Fonte: Vento vadio: as crônicas de Antônio Maria. Pesquisa, organização e introdução de Guilherme Tauil,Todavia, 2021, pp.162-163. Publicada, originalmente, em O Jornal, de 05/03/1964.

Numa entrevista de televisão, o repórter perguntou a Pixinguinha:

– Dizem que você, quando parar de beber, vai morrer. É verdade?

E Pixinguinha, abrindo os braços e o sorriso, respondeu:

– Então eu não vou morrer nunca!

Pixinguinha é uma coisa muito boa. O que sai de dentro dele contém a mesma inocência de que foi feito o “Carinhoso”. Não sei se Pixinguinha é bom porque bebe ou bebe porque é bom. Sei que ele é bom e bebe.

Uma vez, teve uma “coisa”. Foi em 1948, se não estou enganado. Estávamos na Rádio Tupi e vi alguém entrar, correndo, num estendido. Fui ver. Lá dentro, estava o mestre Benedito Lacerda, debruçado no piano, chorando como uma criança. 

– O que é que foi, Benedito? 

– Eu estou com medo que Pixinguinha, dessa vez, vá embora. Eu não queria que ele morresse antes de mim. 

Parece que Deus ouviu e Benedito foi antes.

Seria bom se nenhum dos dois tivesse ido. Que os dois ainda tocassem, em dueto, não só o “Carinhoso”, mas aquele fabuloso “André de sapato novo”.

Bons tempos, os de “André de sapato novo”! Nós íamos com Paulo Bittencourt, Di Cavalcanti, o “saudoso” Mário Cabral e, quando estava no Rio, Vinicius de Moraes para a casa de Pixinguinha. Mal chegava, Paulo Bittencourt ia direto para o ganzá. Recordo-o, de pé, o ouvido muito atendo ao ritmo, os olhos pregados nas bochechadas de Pixinga que soprava o saxofone. Era um sax bonito, presente do Paulo, comprado, na época, por 65 mil cruzeiros (preço de um automóvel). Mário Cabral, de perfil, numa cadeira de balanço, se enlevava. Di Cavalcanti fazia passos de dança recordando os tempos áureos de Zaíra Cavalcanti. Ao fundo, João Condé sorria, balançando a cabeça com gratidão, como se toda aquela festa fosse oferecida a ele.
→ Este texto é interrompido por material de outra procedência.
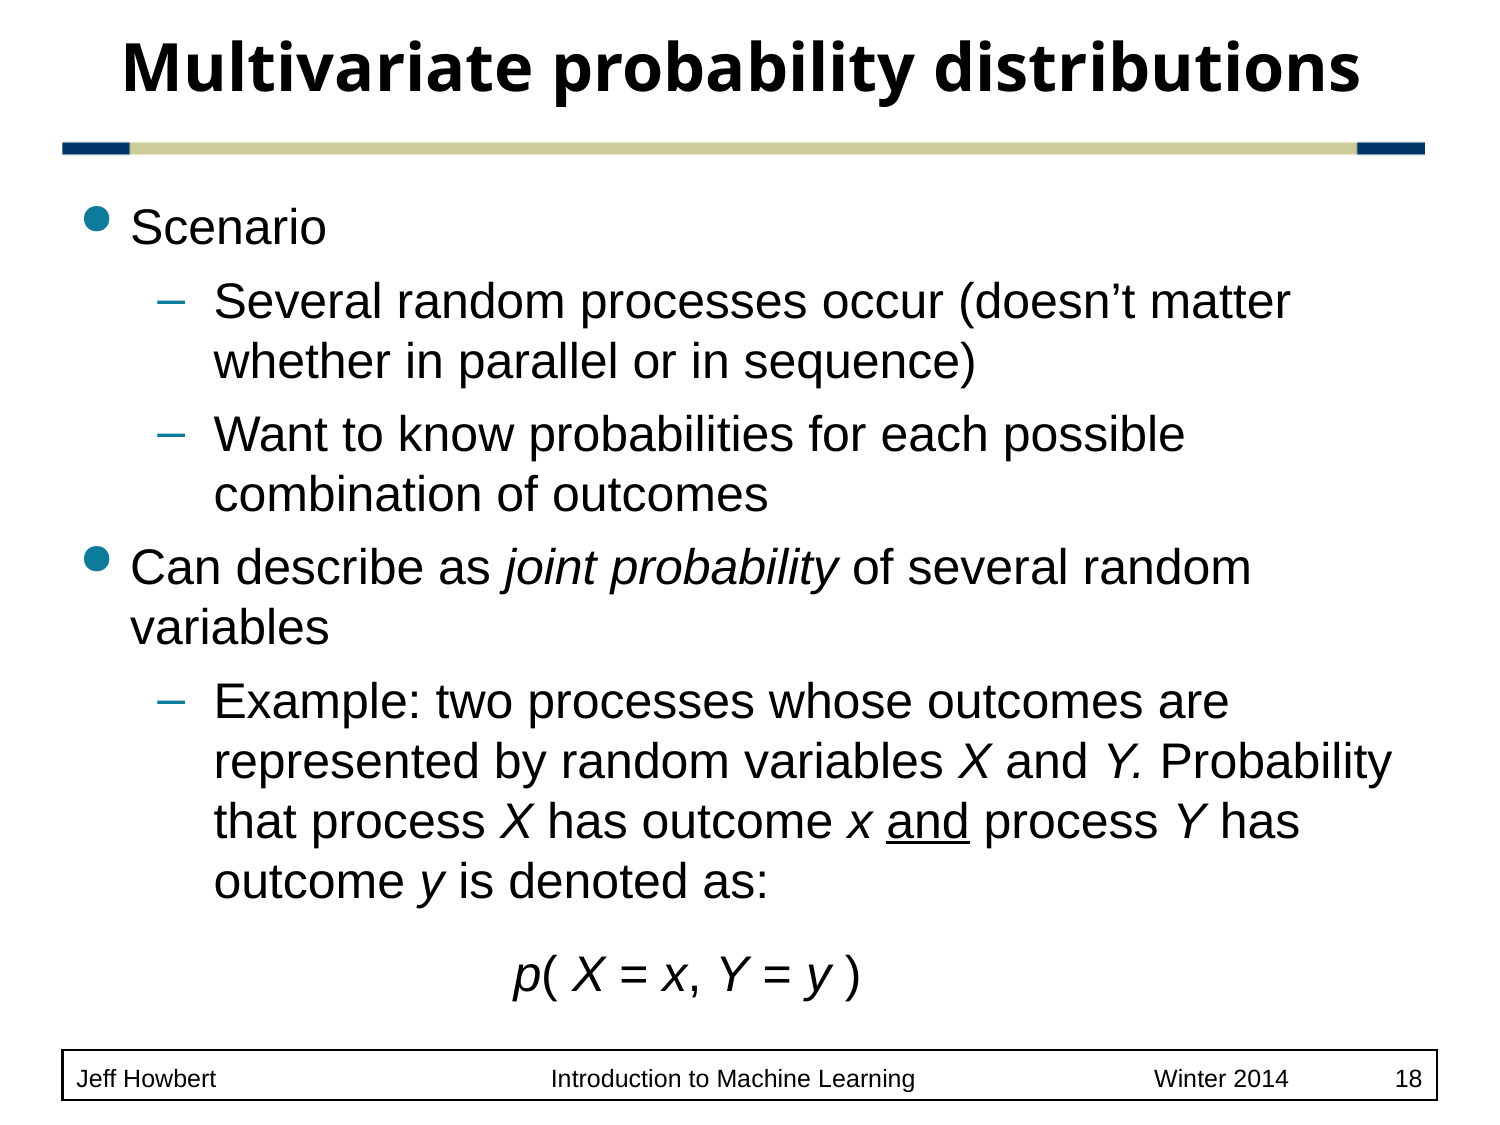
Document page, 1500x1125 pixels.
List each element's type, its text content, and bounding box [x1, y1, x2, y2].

No arraial de Pixinguinha havia um tanque de cimento, cheio de blocos de gelo, onde ficavam os vinhos e as cervejas. Os vinhos eram da marca Telefone e as cervejas, “barrigudas”. Foi lá que bebi pela primeira vez uma cerveja branca, muito densa, da mesma marca das “barrigudas”. Parando um instante de tocar (Paulo jamais parou), Pixinguinha me levou para um canto, abriu a cerveja e ordenou:

– Beba esta, que é a melhor do mundo.

E era mesmo. Armei uma espreguiçadeira ao lado do tanque e fiquei bebendo. Quando chamaram para o almoço, cadê pernas para me levantar? Trouxeram-me o prato e comi sentado. Ali mesmo dormi com o prato no colo e já era de noite quando Di Cavalcanti se lembrou de investigar se eu estava vivo.

Não sei há quanto temo bebi aquela cerveja poderosa, nem quantos anos faz que não me encontro com Pixinguinha. Os dois, porém, fazem-me muita falta. Todas aquelas pessoas presentes ao almoço, as que morreram ou viajaram, todas, todas me acenam de onde estão, com as mãos, os olhos e os cabelos tão jovens.